── Study text

World Series of Poker Europe

EPT San Remo Day 6: Liv Boeree Scores Another for the Ladies

EPT San Remo Day 6: Liv Boeree Scores Another for the Ladies 0001

The European Poker Tour crowned its third female champion Wednesday night as Liv Boeree overcame a chip disadvantage and a dangerous final table to conquer the EPT San Remo. The €5,300 event drew a record-smashing 1,240 runners from more than 40 countries, and Boeree's heads-up victory over Swede Jakob "mendieta19" Carlsson earned her a shiny silver trophy and an oversized cardboard check for €1.25 million.

Bulgarian Atanas Gueorguiev was the first man to depart the final table when his {9-Clubs} {9-Hearts} could not out-race Toni Pettersson's {A-Spades} {Q-Hearts}. A queen on the flop ushered Gueorguiev out in eighth place, good for €90,000. Right behind him went Claudio Piceci, one of the two native Italians to make it to the final day. With a turned board of {A-Diamonds} {6-Spades} {K-Clubs} {Q-Clubs} in front of him, Piceci check-raised a Carlsson bet before pushing all-in on the {3-Diamonds} river. Carlsson made a fantastic call with just ace-deuce, and Piceci showed that his inferior {5-Clubs} {6-Clubs} as he headed out the door in seventh place (€150,000).

────
── Records

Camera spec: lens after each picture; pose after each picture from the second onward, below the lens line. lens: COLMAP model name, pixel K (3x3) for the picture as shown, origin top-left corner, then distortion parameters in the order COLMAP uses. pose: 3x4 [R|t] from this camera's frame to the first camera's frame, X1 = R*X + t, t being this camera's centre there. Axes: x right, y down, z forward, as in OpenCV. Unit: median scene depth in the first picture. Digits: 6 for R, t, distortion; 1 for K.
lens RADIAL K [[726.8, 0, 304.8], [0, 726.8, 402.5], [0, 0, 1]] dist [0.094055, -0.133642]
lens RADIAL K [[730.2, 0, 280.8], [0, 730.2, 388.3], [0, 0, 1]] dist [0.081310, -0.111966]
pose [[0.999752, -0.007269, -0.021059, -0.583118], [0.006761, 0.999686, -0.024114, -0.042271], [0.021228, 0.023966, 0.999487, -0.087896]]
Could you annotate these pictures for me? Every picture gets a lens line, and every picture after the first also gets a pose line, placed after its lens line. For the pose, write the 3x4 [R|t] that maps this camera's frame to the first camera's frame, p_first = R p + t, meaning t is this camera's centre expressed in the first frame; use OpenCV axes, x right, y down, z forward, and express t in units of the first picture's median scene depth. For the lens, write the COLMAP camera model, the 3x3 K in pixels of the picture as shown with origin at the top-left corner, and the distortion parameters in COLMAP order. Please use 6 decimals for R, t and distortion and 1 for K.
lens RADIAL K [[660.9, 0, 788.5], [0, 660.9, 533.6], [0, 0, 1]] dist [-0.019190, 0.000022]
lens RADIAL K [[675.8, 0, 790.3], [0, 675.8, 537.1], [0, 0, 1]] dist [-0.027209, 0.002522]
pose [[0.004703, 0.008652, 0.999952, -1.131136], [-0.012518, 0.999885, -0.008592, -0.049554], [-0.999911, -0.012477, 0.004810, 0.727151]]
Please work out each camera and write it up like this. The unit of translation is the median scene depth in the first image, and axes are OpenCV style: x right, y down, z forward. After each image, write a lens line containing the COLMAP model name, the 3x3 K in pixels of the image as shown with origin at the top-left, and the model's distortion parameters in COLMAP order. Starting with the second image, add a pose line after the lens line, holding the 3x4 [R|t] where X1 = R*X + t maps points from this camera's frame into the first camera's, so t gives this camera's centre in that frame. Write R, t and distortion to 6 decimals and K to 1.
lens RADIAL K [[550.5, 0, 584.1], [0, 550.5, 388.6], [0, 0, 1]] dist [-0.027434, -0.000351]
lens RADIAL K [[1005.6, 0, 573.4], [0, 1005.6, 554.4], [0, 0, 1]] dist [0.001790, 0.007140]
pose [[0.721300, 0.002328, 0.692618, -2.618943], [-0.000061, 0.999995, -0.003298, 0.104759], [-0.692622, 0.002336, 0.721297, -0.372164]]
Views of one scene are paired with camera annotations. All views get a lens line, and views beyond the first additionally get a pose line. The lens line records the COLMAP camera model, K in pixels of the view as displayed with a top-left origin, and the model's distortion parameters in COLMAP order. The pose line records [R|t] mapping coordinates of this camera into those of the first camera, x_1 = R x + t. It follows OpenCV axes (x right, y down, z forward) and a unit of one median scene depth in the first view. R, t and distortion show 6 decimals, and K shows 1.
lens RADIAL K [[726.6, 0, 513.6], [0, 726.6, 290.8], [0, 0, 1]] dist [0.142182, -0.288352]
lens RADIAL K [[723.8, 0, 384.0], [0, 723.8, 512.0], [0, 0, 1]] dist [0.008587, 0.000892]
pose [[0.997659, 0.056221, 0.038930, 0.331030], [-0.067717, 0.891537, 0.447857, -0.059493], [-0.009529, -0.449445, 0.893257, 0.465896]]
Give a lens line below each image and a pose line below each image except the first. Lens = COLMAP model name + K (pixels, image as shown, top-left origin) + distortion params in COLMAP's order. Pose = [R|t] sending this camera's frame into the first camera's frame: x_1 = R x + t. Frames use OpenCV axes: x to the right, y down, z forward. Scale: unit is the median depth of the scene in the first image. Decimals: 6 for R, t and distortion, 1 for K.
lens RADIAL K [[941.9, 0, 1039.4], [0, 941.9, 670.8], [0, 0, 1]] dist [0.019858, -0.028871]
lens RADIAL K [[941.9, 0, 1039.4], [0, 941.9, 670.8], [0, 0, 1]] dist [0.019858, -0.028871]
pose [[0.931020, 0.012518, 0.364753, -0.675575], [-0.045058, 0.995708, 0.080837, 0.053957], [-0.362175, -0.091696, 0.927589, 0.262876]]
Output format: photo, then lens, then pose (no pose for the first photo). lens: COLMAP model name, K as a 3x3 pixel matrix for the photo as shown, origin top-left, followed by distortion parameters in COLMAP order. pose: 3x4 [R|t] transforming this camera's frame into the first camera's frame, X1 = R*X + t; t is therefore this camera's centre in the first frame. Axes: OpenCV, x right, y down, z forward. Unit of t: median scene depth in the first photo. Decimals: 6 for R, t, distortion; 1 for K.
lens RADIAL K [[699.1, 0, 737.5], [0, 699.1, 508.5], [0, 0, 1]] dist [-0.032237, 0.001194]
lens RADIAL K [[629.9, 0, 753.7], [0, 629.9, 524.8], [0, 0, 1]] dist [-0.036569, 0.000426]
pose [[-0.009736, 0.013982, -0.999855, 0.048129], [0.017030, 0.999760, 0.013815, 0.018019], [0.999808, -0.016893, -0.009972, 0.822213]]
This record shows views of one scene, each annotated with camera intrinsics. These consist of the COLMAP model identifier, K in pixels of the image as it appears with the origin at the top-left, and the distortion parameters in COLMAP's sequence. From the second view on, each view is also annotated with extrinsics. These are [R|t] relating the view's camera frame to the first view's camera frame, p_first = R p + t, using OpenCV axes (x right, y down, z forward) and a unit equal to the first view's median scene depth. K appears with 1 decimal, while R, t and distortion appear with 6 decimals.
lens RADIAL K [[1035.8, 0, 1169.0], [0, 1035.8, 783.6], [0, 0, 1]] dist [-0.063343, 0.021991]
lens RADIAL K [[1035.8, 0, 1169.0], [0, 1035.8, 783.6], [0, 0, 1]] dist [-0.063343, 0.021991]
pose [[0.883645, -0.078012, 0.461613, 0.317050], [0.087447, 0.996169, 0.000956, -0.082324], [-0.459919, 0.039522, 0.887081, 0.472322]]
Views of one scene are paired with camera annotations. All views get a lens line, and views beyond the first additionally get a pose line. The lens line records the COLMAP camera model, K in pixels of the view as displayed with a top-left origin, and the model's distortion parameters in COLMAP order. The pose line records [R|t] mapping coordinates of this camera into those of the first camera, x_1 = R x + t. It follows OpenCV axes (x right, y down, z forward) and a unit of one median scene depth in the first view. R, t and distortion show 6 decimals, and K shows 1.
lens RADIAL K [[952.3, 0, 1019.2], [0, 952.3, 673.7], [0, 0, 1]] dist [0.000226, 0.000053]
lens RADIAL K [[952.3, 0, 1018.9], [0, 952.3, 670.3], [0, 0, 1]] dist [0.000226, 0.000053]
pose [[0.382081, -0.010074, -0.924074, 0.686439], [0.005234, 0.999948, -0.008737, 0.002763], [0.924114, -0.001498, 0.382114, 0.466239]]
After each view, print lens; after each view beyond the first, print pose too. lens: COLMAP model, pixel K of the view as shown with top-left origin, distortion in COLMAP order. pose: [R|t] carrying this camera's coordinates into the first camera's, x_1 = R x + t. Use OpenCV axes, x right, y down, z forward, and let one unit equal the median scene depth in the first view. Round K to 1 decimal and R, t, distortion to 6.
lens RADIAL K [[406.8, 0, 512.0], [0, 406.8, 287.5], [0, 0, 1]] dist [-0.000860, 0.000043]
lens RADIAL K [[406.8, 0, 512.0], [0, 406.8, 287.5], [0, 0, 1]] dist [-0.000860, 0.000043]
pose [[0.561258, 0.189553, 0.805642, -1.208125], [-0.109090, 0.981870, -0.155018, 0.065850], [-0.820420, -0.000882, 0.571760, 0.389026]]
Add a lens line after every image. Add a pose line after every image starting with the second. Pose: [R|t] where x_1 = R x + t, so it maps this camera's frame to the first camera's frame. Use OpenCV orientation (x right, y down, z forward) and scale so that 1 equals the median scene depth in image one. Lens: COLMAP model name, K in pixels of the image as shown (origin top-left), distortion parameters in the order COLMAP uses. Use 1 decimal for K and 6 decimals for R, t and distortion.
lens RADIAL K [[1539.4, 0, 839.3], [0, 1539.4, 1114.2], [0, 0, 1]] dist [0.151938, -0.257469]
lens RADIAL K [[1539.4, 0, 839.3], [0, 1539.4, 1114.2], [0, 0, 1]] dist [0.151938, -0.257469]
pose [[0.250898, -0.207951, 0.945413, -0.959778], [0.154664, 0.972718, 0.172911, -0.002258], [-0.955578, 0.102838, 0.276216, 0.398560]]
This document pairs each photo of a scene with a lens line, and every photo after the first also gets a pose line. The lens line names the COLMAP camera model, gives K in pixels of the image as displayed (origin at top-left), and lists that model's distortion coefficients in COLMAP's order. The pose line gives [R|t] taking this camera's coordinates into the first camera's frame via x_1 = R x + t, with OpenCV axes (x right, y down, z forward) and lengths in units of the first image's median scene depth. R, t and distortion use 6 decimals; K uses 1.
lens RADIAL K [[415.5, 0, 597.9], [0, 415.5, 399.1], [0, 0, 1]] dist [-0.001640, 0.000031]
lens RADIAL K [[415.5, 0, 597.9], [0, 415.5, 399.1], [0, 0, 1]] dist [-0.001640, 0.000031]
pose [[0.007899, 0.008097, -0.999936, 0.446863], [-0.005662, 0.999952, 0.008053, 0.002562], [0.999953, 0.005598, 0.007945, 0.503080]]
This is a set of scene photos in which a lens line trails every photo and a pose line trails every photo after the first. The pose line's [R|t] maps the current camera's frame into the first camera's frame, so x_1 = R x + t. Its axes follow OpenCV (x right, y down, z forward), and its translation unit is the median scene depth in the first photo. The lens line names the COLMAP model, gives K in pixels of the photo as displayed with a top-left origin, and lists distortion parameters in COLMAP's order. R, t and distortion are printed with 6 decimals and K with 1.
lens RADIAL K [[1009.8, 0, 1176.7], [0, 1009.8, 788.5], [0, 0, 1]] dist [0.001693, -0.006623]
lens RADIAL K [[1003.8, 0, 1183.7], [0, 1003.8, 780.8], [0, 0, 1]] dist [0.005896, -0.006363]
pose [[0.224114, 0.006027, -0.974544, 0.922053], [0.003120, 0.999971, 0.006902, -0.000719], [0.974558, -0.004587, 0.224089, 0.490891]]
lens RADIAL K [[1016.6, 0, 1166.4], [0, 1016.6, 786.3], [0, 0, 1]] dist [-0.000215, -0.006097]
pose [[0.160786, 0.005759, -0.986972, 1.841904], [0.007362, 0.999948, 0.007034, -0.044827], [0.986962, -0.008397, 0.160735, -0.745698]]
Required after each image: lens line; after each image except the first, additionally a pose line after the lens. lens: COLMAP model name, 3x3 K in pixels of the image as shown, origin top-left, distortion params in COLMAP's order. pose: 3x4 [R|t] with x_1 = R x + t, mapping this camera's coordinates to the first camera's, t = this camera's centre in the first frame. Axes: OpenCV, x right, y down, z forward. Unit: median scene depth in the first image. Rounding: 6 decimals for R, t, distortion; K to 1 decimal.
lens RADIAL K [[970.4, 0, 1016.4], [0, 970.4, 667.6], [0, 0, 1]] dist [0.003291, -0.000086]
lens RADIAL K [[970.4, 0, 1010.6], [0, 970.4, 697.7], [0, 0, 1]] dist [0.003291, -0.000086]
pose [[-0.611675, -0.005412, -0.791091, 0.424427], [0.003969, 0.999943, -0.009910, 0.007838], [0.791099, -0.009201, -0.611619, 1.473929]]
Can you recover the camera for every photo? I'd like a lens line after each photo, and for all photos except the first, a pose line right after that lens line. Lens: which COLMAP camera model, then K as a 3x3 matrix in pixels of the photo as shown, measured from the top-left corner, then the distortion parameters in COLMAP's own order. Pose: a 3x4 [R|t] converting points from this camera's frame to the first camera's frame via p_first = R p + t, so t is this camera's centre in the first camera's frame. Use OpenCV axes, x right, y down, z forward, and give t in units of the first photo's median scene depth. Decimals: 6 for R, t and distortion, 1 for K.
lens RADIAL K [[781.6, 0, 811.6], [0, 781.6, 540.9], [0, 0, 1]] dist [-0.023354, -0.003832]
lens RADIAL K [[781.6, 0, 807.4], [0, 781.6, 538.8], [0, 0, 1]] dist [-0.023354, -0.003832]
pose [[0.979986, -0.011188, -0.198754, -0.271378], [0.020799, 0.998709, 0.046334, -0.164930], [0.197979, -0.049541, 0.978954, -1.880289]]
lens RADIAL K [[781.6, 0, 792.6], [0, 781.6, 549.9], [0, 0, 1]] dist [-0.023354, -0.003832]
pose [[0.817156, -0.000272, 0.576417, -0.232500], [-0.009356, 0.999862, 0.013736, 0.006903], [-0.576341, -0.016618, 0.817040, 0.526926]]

────

Task requirements
A. According to the EPT San Remo article, how many runners did the €5,300 event draw?
B. Reproduce word for word the passage of the EPT San Remo article that starts with the words containing "World Series of" and ends with "for €1.25 million.".

Results
A. A record 1,240 runners from more than 40 countries.

B.
World Series of Poker Europe

EPT San Remo Day 6: Liv Boeree Scores Another for the Ladies

EPT San Remo Day 6: Liv Boeree Scores Another for the Ladies 0001

The European Poker Tour crowned its third female champion Wednesday night as Liv Boeree overcame a chip disadvantage and a dangerous final table to conquer the EPT San Remo. The €5,300 event drew a record-smashing 1,240 runners from more than 40 countries, and Boeree's heads-up victory over Swede Jakob "mendieta19" Carlsson earned her a shiny silver trophy and an oversized cardboard check for €1.25 million.